▶ _Problem requirements_: Quote every line of the data below word for word, leaving out the pictures.

▶ _Recorded information_:

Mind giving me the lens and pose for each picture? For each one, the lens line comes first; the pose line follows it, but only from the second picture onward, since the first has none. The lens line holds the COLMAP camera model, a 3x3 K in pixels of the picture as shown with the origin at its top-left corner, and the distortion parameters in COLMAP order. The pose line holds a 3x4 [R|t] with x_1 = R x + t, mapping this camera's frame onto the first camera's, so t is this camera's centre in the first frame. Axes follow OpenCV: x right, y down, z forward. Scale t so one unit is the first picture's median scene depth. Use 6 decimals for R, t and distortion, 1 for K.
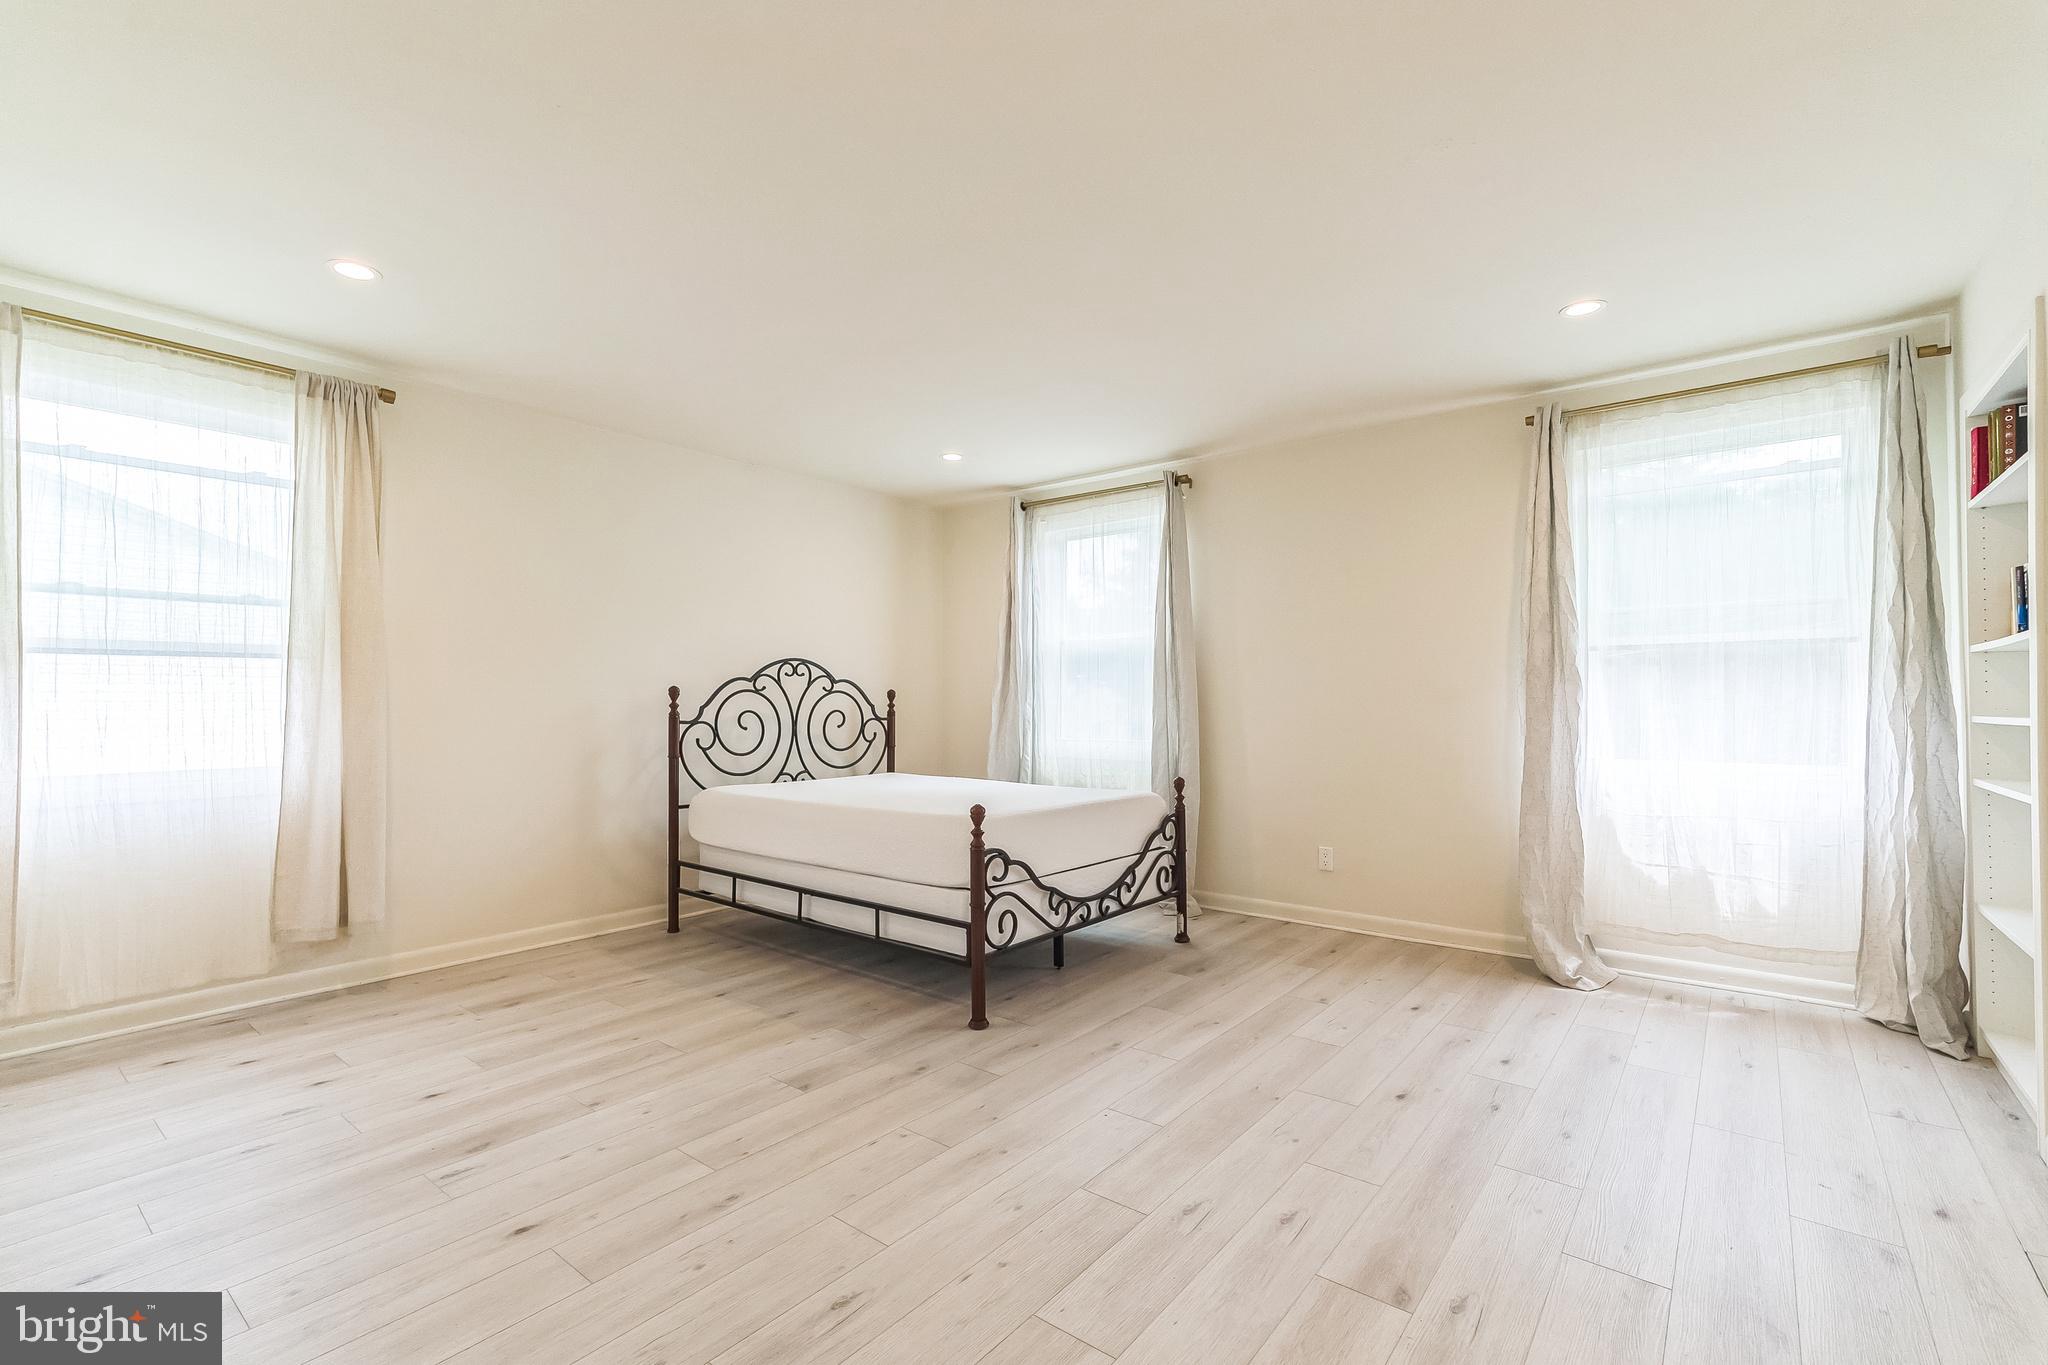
lens RADIAL K [[915.3, 0, 1032.2], [0, 915.3, 672.9], [0, 0, 1]] dist [0.009777, 0.000155]
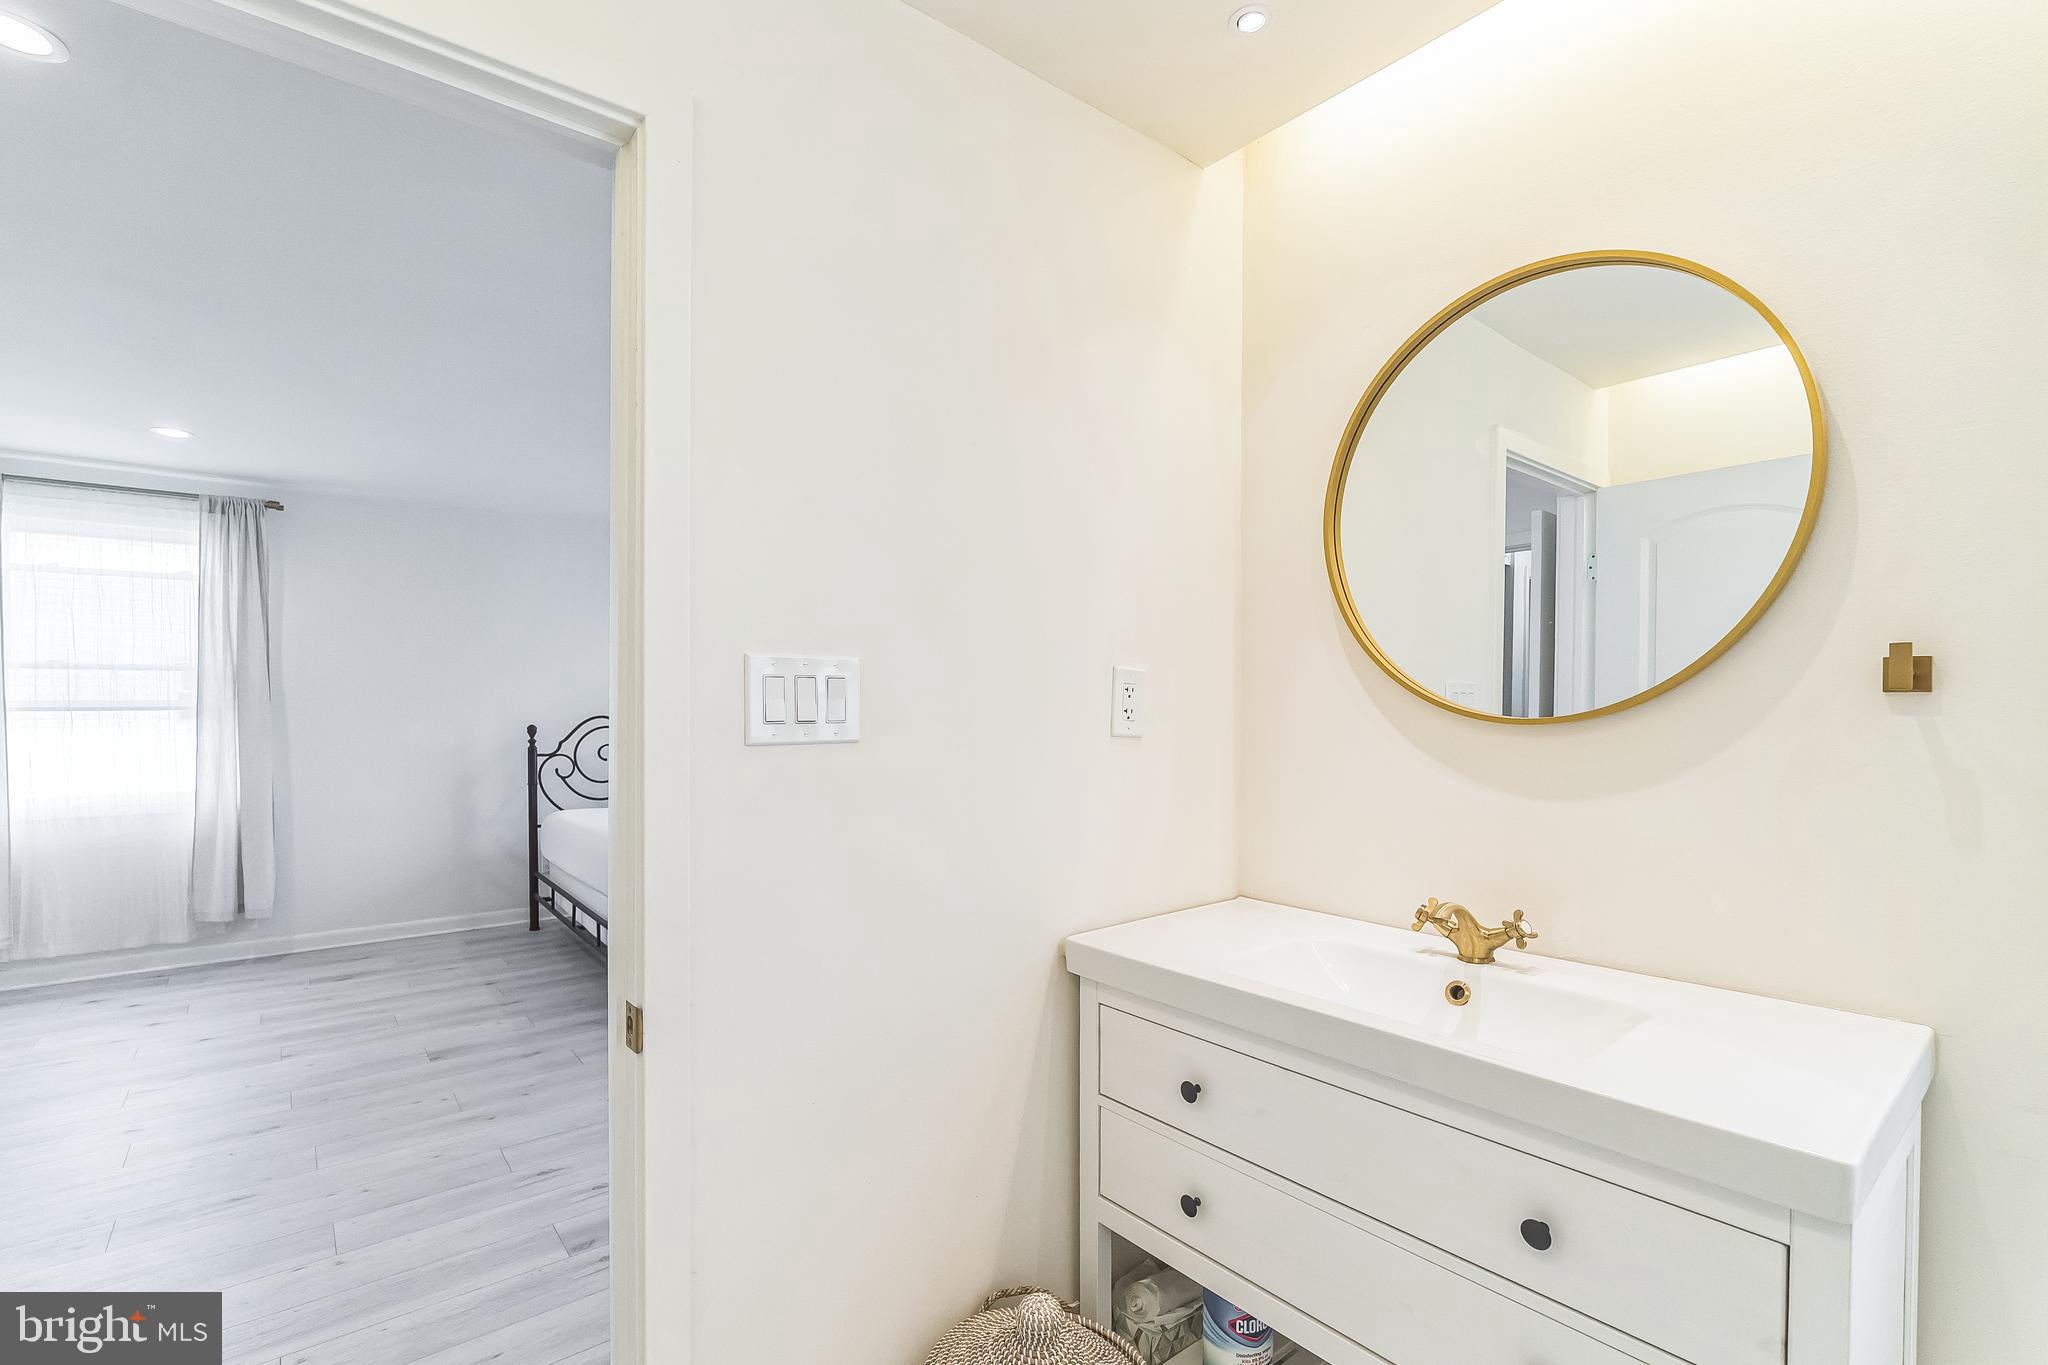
lens RADIAL K [[924.3, 0, 1015.8], [0, 924.3, 693.6], [0, 0, 1]] dist [-0.012852, 0.000291]
pose [[0.979622, 0.000447, -0.200850, 0.621831], [0.002549, 0.999889, 0.014658, -0.056183], [0.200835, -0.014871, 0.979512, -0.062323]]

▶ _Answer section_:
Mind giving me the lens and pose for each picture? For each one, the lens line comes first; the pose line follows it, but only from the second picture onward, since the first has none. The lens line holds the COLMAP camera model, a 3x3 K in pixels of the picture as shown with the origin at its top-left corner, and the distortion parameters in COLMAP order. The pose line holds a 3x4 [R|t] with x_1 = R x + t, mapping this camera's frame onto the first camera's, so t is this camera's centre in the first frame. Axes follow OpenCV: x right, y down, z forward. Scale t so one unit is the first picture's median scene depth. Use 6 decimals for R, t and distortion, 1 for K.
lens RADIAL K [[915.3, 0, 1032.2], [0, 915.3, 672.9], [0, 0, 1]] dist [0.009777, 0.000155]
lens RADIAL K [[924.3, 0, 1015.8], [0, 924.3, 693.6], [0, 0, 1]] dist [-0.012852, 0.000291]
pose [[0.979622, 0.000447, -0.200850, 0.621831], [0.002549, 0.999889, 0.014658, -0.056183], [0.200835, -0.014871, 0.979512, -0.062323]]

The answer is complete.